The agency is simply adhering "to the Communications Act and longstanding FCC precedent" in imposing only narrowly tailored remedies to transaction-specific harms, said Carr. He disputed procedural problems, calling the review an "adjudication" with "dozens of citations" to precedent.
O'Rielly said past FCC reviews "ventured into murky -- and potentially illegal -- waters by applying balancing tests and imposing conditions that had no connection" to mergers. He said he joined Carr in pushing to remove "some of the same problematic language" from a bureau-level item, after it was raised to a commission-level item at the request of two commissioners. He also cited concerns about "gamesmanship" when items are elevated, noting his proposal to give commissioners a say while "preventing process abuses and unnecessary delays."
Clyburn and Rosenworcel said the Securus/SCRS approval also changed the standard and should have gone beyond a $1.7 million fine of the inmate calling service (ICS) provider for misleading the commission. "A deeply-rooted preference to protect and promote competition in relevant markets, accelerate deployment of advanced services, ensure a diversity of license holdings, and manage spectrum in the public interest, have traditionally been a part of [FCC] consideration," they dissented. "Today’s item sets an ominous precedent by narrowing the Commission’s standard of review to effectively take the public interest out of the equation."

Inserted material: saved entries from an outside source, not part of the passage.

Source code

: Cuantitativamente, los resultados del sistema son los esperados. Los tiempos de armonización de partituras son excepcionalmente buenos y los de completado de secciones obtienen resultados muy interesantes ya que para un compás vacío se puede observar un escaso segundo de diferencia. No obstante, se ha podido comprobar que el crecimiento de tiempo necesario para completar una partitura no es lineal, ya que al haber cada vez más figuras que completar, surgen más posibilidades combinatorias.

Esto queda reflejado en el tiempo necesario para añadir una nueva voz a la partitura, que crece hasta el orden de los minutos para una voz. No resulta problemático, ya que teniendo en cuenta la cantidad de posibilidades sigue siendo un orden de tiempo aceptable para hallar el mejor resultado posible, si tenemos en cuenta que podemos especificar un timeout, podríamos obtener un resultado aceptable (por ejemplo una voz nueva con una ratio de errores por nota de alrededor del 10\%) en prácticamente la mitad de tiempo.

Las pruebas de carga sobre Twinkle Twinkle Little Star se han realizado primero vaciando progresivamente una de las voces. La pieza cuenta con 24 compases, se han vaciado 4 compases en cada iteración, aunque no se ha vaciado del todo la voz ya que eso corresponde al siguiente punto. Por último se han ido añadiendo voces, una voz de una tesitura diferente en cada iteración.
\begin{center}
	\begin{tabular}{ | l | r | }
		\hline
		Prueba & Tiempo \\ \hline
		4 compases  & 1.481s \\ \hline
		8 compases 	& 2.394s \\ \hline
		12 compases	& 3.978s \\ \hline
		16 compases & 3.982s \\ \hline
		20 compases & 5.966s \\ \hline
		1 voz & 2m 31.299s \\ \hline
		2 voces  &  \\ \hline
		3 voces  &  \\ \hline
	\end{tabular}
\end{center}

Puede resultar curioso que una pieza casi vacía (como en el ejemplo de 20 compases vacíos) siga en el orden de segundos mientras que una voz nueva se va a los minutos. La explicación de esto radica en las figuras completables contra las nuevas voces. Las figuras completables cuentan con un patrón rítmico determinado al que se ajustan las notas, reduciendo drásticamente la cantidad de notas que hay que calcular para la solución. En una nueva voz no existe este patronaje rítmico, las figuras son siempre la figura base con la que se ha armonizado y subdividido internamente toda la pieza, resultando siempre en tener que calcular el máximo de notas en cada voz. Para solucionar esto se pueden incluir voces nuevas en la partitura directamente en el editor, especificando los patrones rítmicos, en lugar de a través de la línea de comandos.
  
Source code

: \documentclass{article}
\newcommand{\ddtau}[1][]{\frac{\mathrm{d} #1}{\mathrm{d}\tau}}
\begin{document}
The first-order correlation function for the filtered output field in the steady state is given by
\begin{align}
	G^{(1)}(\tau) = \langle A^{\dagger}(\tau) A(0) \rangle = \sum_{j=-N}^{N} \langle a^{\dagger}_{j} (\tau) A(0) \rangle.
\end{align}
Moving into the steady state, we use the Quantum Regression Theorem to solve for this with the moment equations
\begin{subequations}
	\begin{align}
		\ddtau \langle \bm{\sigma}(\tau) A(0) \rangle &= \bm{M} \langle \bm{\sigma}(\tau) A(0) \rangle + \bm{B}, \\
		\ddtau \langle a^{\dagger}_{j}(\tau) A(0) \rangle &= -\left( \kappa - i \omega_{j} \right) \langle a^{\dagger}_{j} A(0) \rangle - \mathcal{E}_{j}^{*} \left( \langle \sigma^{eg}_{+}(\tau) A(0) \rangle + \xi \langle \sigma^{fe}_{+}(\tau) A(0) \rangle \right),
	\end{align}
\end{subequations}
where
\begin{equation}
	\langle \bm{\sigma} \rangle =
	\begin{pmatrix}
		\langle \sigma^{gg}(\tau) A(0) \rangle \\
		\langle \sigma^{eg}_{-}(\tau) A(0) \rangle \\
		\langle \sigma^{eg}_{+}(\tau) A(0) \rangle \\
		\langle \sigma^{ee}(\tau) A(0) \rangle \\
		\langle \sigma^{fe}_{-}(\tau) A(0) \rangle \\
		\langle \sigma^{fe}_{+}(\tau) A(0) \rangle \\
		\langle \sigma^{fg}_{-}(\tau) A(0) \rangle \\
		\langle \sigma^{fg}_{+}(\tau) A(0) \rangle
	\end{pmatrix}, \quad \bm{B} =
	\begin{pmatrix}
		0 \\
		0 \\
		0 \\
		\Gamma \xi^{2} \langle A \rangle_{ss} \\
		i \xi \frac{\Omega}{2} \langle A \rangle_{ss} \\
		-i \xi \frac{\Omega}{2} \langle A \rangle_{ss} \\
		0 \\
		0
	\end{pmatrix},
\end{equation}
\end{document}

Wright Petitioners lamented absence of stronger actions against Securus, which they proposed to address alleged violations of ICS rules. The agency drew "boundaries of its review so narrowly that the other rule violations outlined in the Petitioners' pleadings were not considered," leaving ICS charges inflated, said the inmate family advocates Tuesday. They said FCC suggestions the issues could be dealt with through an enforcement complaint ignore the burdens and delays that places on inmate families.
Pai said the proposed conditions weren't transaction-specific and the standard makes clear "a transaction is not an opportunity apply extraneous conditions."
The review standard was about more than just the recent deals, a Democratic FCC official told us Tuesday. "There's a large broadcast transaction pending ... that the majority seems to be carefully paving the way for," said the official in a reference to Sinclair/Tribune. A Pai spokesman referred us to his statement about not changing the review standard.